You Might Feel Worse Before You Feel Better: Eating Disorder Recovery Insight

Someone has to say it: on your ED recovery or wellness journey, it’s possible you may feel worse before you feel better. Below, I’ll share some insights into why this can happen and what this means for the recovery/wellness journey.

Why you may feel worse before you feel better

It makes total sense when you think about it. An eating disorder is a combination of survival strategies, and an inherent part of the eating disorder is most of our time and energy going into this one thing, “the eating disorder,” (associated thoughts, emotions, & behaviors) as a survival strategy; to organize our lives around these thought, emotion, and behavior patterns.

So it only makes sense it can be expected to feel worse before we feel better because to make any shifts to our patterns will cause a reverberating effect on every other pattern & habit in all areas of our lives.

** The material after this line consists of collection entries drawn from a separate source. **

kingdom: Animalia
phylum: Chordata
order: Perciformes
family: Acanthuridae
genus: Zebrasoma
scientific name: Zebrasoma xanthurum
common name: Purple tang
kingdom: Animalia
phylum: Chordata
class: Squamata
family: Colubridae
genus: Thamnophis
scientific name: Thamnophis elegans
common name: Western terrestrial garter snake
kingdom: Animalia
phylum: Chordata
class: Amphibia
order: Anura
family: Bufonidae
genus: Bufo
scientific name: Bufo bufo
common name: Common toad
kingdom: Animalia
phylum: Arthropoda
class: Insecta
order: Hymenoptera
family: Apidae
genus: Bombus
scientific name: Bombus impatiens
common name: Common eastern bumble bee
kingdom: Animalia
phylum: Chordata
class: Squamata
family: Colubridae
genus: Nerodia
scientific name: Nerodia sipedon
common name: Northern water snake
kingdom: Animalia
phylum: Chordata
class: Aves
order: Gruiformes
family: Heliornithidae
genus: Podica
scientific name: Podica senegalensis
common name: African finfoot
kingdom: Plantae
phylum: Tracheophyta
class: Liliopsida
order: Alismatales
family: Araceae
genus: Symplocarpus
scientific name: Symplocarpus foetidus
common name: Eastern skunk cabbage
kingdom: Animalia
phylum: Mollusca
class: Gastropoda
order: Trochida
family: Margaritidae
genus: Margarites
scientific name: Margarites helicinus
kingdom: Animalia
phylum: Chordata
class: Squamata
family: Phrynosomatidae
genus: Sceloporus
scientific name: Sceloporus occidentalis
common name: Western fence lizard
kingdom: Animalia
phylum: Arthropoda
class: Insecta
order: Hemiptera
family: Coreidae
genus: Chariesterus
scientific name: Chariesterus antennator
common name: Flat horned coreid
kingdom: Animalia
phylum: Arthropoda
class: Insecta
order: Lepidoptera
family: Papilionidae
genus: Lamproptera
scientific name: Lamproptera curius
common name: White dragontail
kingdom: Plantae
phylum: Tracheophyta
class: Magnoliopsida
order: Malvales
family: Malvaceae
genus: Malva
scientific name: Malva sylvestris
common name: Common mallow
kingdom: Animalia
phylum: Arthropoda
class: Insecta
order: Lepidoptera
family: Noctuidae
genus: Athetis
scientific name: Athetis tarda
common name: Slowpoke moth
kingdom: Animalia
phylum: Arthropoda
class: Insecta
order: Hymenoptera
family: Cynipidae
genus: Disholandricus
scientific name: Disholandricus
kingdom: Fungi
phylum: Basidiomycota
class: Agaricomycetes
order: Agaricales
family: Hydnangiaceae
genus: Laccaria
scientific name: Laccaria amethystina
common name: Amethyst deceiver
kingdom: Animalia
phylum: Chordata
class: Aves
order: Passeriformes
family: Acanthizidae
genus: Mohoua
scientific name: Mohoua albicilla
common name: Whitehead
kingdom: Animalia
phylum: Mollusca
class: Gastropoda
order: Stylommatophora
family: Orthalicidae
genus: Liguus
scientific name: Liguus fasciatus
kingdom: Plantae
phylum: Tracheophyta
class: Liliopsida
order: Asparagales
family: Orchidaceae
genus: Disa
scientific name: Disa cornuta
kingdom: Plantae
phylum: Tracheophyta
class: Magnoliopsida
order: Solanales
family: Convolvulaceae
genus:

We feel this reverberating impact in our bodies/physical sensations, emotions, thoughts, and relationships.

I want to validate how overwhelming, distressing, even painful that can all be.

What this means for the recovery process

To feel worse before you feel better does not mean you are “doing it wrong,” or that the shifts you are making have been ineffective.

To feel worse before feeling better is not specific to eating disorders. This is common and often to be expected when healing, transforming, or working on your wellness from complex trauma and generational cycle breaking. Additionally, discomfort and pain, even some distress, is to be expected in life in general as we learn, continue to experience life, and whenever we come up against a growth edge. That being said, I want to reiterate and validate how painful it can feel when we are working on our emotion regulation and the particular physiological discomfort that takes place in eating disorder recovery.

If in time, despite your best efforts, you do not feel any relief, it can be a sign of ineffective therapy or treatment. If that’s the case, please let your doctor or therapist know.

Closing & transparency

Recovery and complex trauma healing is hard, to say the least, but it shouldn’t be elusive. My hope in sharing these insights is not to be discouraging but to be transparent, realistic, and validating. To remain connected to why you’ve committed to the journey and continuously aware of (and utilize) your supports and resources will be key.

Wishing you well & resourced on your journey!